Opinião. Celebrar a fuga de Peniche e a liberdade
Passaram ontem 60 anos pela fuga de Peniche. E hoje o Partido Comunista celebra a data no lugar onde tudo aconteceu. Álvaro Cunhal e nove dos seus camaradas (onde se incluíam Manuel Serra, Chico Martins Rodrigues, Jaime Serra e Francisco Miguel) conseguiram realizar a fuga impossível, a que o Estado Novo jamais suspeitaria que alguém pudesse tentar depois do sucesso da tentativa de António Dias Lourenço.
Um ato de coragem e de heroísmo que Dias Lourenço (o homem mais valente que conheci) tinha tido uns anos antes. Escapou-se da solitária e saltou para o mar onde nadou até à vila de Peniche. Sem qualquer ajuda conseguiu escapar-se e provar que tudo era possível, que tudo é sempre possível.
Um ato de heroísmo de Tereso na espetacular fuga no carro blindado de Salazar, em Caxias.
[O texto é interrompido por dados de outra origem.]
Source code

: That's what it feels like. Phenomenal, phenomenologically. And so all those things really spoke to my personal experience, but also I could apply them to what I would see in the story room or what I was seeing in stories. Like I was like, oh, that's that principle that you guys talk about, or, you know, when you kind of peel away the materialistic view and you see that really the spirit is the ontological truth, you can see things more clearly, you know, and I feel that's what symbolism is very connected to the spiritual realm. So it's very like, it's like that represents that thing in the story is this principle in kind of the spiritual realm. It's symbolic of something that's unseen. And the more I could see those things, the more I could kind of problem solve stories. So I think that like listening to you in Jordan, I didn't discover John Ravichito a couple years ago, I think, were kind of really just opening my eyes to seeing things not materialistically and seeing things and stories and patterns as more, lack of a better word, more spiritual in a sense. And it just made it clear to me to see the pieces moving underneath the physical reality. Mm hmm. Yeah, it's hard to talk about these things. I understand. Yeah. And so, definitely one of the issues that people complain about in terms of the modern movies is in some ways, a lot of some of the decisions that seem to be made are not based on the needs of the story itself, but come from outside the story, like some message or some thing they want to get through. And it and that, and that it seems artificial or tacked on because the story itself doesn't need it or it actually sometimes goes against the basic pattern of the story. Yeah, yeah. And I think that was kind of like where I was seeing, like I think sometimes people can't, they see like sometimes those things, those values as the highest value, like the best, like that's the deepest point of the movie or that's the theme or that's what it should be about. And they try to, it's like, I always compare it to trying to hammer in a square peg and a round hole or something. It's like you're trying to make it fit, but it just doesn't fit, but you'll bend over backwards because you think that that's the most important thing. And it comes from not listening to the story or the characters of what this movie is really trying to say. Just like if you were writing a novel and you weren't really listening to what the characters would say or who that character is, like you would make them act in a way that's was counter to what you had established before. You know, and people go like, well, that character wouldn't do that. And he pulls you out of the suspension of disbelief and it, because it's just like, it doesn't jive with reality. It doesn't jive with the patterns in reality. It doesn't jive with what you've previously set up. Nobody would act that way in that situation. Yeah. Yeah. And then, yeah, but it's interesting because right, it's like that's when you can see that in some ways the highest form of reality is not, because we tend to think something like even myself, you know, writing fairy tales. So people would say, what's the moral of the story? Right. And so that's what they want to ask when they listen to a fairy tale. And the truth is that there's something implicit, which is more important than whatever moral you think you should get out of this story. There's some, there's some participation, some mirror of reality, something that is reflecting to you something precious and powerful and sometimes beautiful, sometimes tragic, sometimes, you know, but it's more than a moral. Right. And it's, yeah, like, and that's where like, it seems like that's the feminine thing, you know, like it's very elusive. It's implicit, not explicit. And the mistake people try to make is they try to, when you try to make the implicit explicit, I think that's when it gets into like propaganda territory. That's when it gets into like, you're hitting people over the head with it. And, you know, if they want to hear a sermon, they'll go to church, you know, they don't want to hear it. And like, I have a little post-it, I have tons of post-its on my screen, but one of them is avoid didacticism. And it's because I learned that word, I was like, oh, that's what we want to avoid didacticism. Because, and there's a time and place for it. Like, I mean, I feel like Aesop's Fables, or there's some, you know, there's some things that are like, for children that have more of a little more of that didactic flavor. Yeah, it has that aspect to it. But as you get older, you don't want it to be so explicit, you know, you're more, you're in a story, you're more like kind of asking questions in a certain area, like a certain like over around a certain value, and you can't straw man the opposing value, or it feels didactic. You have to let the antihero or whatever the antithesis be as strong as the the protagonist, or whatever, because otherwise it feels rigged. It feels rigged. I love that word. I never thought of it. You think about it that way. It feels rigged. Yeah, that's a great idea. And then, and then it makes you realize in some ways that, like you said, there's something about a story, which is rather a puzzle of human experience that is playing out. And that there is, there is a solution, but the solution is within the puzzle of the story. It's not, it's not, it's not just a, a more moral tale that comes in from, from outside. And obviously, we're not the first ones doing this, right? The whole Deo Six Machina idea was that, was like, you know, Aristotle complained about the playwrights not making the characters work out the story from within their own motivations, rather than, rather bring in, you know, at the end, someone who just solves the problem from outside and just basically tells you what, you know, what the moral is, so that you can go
Tereso fazendo-se passar por colaborador dos guardas e da PIDE (o que o levou a ser humilhado por pessoas que considerava amigas durante longuíssimas semanas) conseguiu criar as condições para a fuga de oito camaradas que o destrataram nos meses anteriores.
Um ato heróico parecido com o de Edmundo Pedro que entrou no Tarrafal aos 15 anos. Ao seu lado tinha o pai e para trás deixara o irmão, um ano mais velho que, uns meses antes, fora sovado por um polícia numa manifestação de estudantes e viria a morrer no hospital. Edmundo, como me confessou várias vezes, não conseguia esquecer a voz do irmão a gritar “não quero morrer, não quero morrer”. O Edmundo que resistiu 20 dias na tenebrosa “frigideira” que me abstenho de explicar aqui.
Como ato heróico foi o de Alda Magro, Helena Pato e de tantas outras mulheres humilhadas na PIDE. Queimadas nos mamilos, com as unhas arrancadas, obrigadas à tortura do sono ou a estarem cobertas de mijo, merda e sangue da própria menstruação.
Não é bonito, pois não? Sei que não. Mas foi assim que aconteceu. Por isso, tenho respeito pelos comunistas, nunca o tendo sido. E por isso hoje é fundamental celebrar ao lado dos comunistas o sacrifício que tiveram em nome de uma ideia de liberdade. E é por isso que me indigna ver uns fedelhos dizer que devemos é celebrar o 25 de novembro e não o 25 de abril. Fedelhos que nunca tiveram de fazer um sacrifício na vida e que nunca tiveram de arriscar rigorosamente nada – quanto mais a sua vida. Alguém teve de fazer o trabalho sujo. Alguém teve de resistir ao Estado Novo. Com o risco e a morte de muitos. É indecoroso ouvir alguns abrirem a boca para falar do 25 de abril sabendo nós que nunca moveriam uma palha para que a ditadura caísse.
Não sou comunista, mas não me peçam para não os respeitar. Conheço-os. Sei quem foram, quem são. Malta rija que não quebra.